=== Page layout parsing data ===
◆ ◆ ◆
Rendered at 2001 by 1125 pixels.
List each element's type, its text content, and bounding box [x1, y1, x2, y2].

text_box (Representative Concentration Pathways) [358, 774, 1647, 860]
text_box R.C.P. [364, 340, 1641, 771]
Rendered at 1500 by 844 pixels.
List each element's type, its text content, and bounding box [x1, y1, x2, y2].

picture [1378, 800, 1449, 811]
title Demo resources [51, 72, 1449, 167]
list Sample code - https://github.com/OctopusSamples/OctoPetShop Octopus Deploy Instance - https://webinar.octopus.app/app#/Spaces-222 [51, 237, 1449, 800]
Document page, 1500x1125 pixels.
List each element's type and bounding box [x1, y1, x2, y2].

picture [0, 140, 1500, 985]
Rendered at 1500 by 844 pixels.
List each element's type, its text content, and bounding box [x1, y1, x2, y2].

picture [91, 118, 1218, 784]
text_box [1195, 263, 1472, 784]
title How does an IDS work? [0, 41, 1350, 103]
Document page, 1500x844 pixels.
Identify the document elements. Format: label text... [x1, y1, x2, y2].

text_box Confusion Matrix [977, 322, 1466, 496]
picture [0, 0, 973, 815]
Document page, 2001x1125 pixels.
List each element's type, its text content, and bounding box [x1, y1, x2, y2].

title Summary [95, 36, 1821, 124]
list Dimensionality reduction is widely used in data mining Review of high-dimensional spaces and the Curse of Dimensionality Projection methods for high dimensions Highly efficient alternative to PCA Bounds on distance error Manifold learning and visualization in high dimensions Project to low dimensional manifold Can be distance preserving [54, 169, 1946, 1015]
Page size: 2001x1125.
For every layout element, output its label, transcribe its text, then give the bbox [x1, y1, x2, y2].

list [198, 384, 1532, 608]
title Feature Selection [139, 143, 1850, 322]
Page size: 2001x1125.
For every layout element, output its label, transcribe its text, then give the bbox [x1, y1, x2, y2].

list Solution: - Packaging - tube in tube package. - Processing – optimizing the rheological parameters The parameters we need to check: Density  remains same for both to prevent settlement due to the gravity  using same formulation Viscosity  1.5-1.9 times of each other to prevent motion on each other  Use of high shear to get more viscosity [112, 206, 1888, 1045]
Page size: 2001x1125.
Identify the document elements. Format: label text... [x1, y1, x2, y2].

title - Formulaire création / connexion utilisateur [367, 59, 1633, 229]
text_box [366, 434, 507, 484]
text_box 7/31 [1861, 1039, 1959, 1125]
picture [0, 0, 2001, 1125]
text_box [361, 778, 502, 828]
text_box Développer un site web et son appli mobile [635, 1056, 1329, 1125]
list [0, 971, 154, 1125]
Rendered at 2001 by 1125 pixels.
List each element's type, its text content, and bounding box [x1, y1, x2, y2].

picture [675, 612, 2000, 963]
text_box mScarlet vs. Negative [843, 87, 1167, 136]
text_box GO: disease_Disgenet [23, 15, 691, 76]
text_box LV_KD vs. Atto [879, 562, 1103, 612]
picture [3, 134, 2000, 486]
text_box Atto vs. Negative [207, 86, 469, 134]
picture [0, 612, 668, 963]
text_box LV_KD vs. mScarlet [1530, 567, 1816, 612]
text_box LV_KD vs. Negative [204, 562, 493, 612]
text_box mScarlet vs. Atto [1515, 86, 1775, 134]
◆ ◆ ◆
=== Prompt ===
Take the lines above from the one containing "text_box [1195, 263, 1472, 784]" to the one containing "list [0, 971, 154, 1125]" and retype them exactly, both ends included, with nothing added.

=== Response to this task ===
text_box [1195, 263, 1472, 784]
title How does an IDS work? [0, 41, 1350, 103]
Document page, 1500x844 pixels.
Identify the document elements. Format: label text... [x1, y1, x2, y2].

text_box Confusion Matrix [977, 322, 1466, 496]
picture [0, 0, 973, 815]
Document page, 2001x1125 pixels.
List each element's type, its text content, and bounding box [x1, y1, x2, y2].

title Summary [95, 36, 1821, 124]
list Dimensionality reduction is widely used in data mining Review of high-dimensional spaces and the Curse of Dimensionality Projection methods for high dimensions Highly efficient alternative to PCA Bounds on distance error Manifold learning and visualization in high dimensions Project to low dimensional manifold Can be distance preserving [54, 169, 1946, 1015]
Page size: 2001x1125.
For every layout element, output its label, transcribe its text, then give the bbox [x1, y1, x2, y2].

list [198, 384, 1532, 608]
title Feature Selection [139, 143, 1850, 322]
Page size: 2001x1125.
For every layout element, output its label, transcribe its text, then give the bbox [x1, y1, x2, y2].

list Solution: - Packaging - tube in tube package. - Processing – optimizing the rheological parameters The parameters we need to check: Density  remains same for both to prevent settlement due to the gravity  using same formulation Viscosity  1.5-1.9 times of each other to prevent motion on each other  Use of high shear to get more viscosity [112, 206, 1888, 1045]
Page size: 2001x1125.
Identify the document elements. Format: label text... [x1, y1, x2, y2].

title - Formulaire création / connexion utilisateur [367, 59, 1633, 229]
text_box [366, 434, 507, 484]
text_box 7/31 [1861, 1039, 1959, 1125]
picture [0, 0, 2001, 1125]
text_box [361, 778, 502, 828]
text_box Développer un site web et son appli mobile [635, 1056, 1329, 1125]
list [0, 971, 154, 1125]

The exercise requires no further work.